There are valid points for debate in here, but in general these valid points, some of which I addressed in my post on my business blog Democracy – Taxed by a Feeling–are not getting any attention. The simple fact is that most of us don’t really know what “fair” taxation might be. Just as we have been fighting terrorism for years without a real strategy, so we fight economic hardship without any sort of strategy or plan.
(Note: A strategy requires a goal, a plan, and some reason to believe the plan will reach the goal. Lacking any of the above, it should not be called a strategy.)
There is a way out of this approach to politics, and I think the internet facilitates it. Get to know people with a variety of perceptions. Read their blogs, follow their tweets, friend them on Facebook, or whatever method you prefer. Find some locally as well. The internet isn’t a substitute for personal contact; it’s an adjunct. I regularly read as diverse a set of blogs as Levellers, Pseudo-Polymath, Pursuing Holiness, Thoughts from the Heart on the Left, Shuck and Jive, and Elgin Hushbeck: Politics and Religion.
And those aren’t all. I have 233 subscriptions in my Google reader, and I at least check the titles every day, reading a selection. I follow a variety of people on Twitter, and try to get to know as many as possible. (Twitter still challenges me with its 140 character limit and fast moving data stream, but TweetDeck helps.)
The point is that meeting people who are different will challenge your perception of who they are and why they think the way they do. This may or may not impact what you believe yourself–that should be based on better reasons than the people you happen to know. What I’m interested in is your perception of the people involved. Get to know them, not a brief stereotype of them.
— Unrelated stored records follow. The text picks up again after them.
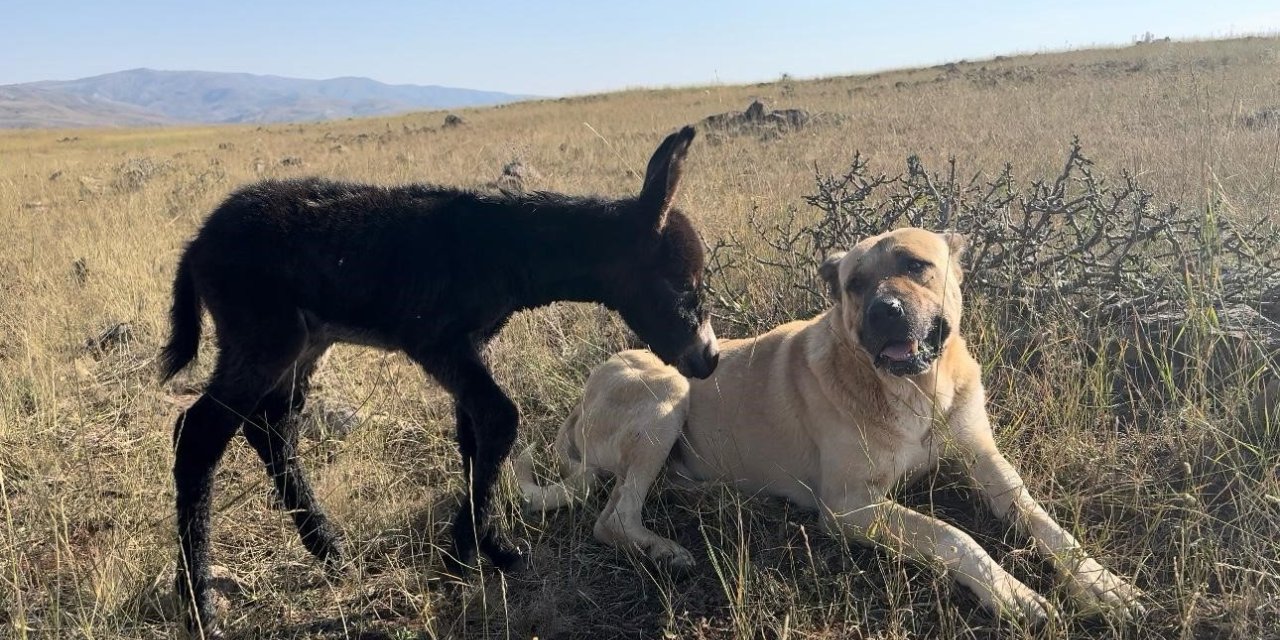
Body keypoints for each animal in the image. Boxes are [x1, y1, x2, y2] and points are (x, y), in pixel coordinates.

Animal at [160, 124, 716, 634]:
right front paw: (459, 558)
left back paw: (328, 548)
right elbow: (499, 420)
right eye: (683, 285)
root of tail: (197, 243)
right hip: (263, 337)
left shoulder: (470, 348)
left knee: (271, 429)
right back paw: (201, 608)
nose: (707, 360)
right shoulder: (439, 344)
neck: (507, 247)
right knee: (198, 435)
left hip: (301, 345)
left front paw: (493, 549)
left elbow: (474, 435)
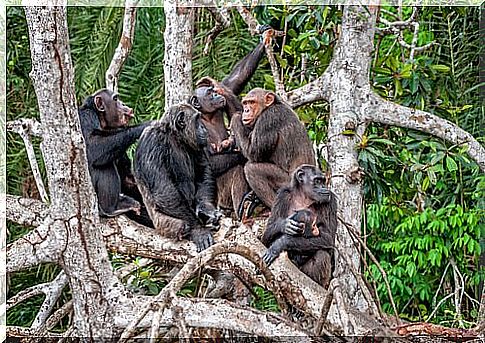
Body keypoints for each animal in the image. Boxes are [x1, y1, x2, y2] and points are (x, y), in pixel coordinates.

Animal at [78, 87, 150, 222]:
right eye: (115, 99)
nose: (123, 103)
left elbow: (127, 176)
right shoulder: (85, 118)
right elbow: (93, 146)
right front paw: (146, 125)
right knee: (104, 166)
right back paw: (111, 208)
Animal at [134, 103, 221, 251]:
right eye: (197, 119)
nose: (204, 127)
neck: (175, 136)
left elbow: (203, 171)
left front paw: (206, 210)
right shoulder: (151, 142)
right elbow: (164, 190)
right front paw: (199, 230)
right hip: (161, 224)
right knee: (181, 224)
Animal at [188, 26, 272, 216]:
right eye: (209, 93)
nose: (216, 94)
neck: (207, 115)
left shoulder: (226, 93)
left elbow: (235, 80)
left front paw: (264, 38)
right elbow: (208, 161)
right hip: (221, 197)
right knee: (235, 168)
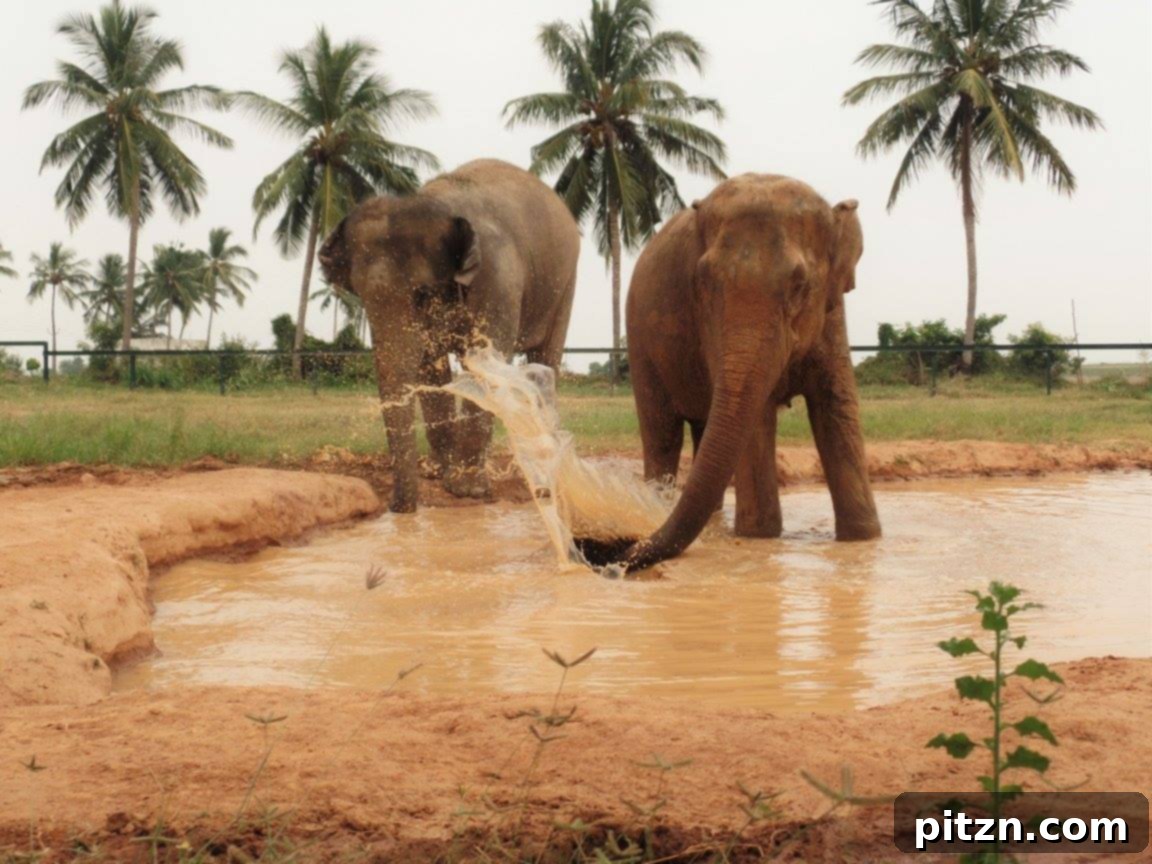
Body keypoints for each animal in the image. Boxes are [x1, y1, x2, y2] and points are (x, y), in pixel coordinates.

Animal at [319, 159, 580, 513]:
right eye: (360, 296)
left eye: (422, 294)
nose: (396, 507)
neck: (437, 203)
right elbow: (430, 364)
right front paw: (443, 477)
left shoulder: (499, 281)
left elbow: (484, 359)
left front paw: (468, 491)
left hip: (564, 282)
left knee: (547, 357)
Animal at [615, 173, 881, 572]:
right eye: (703, 282)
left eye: (801, 286)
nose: (621, 553)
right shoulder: (709, 322)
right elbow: (757, 419)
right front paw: (761, 536)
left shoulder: (831, 315)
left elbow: (838, 407)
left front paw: (865, 537)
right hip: (640, 342)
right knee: (662, 433)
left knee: (702, 428)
For Christian readers, let me reference 1 Corinthians 12, often known as the “gifts chapter.” The thing is, I think we miss the point when we treat this as Paul’s dissertation on spiritual gifts. What Paul is doing here is drawing on the fact of different gifts, and the way in which they are necessary to a functioning church body, as a way to teach about Christian unity and service. The focus is not on a list of gifts and offices, but rather on how those are brought together.
Diverse people with diverse gifts, called to different types of service are brought together by one Spirit to work in unity for a purpose. Note that we are not told that the people are made the same. Rather, they are made part of the same body.
This would be a wonderful demonstration for Christians to make to the world. It will require us to behave differently, get to know one another, and learn to differ constructively. I think that starts by letting our perceptions crash headlong into reality.
Yes, some of the people you think are crazy, probably are. Most of them, on the other hand, are probably much saner than you think, and if you stepped past the stereotypes, you might find you could learn from them. I have!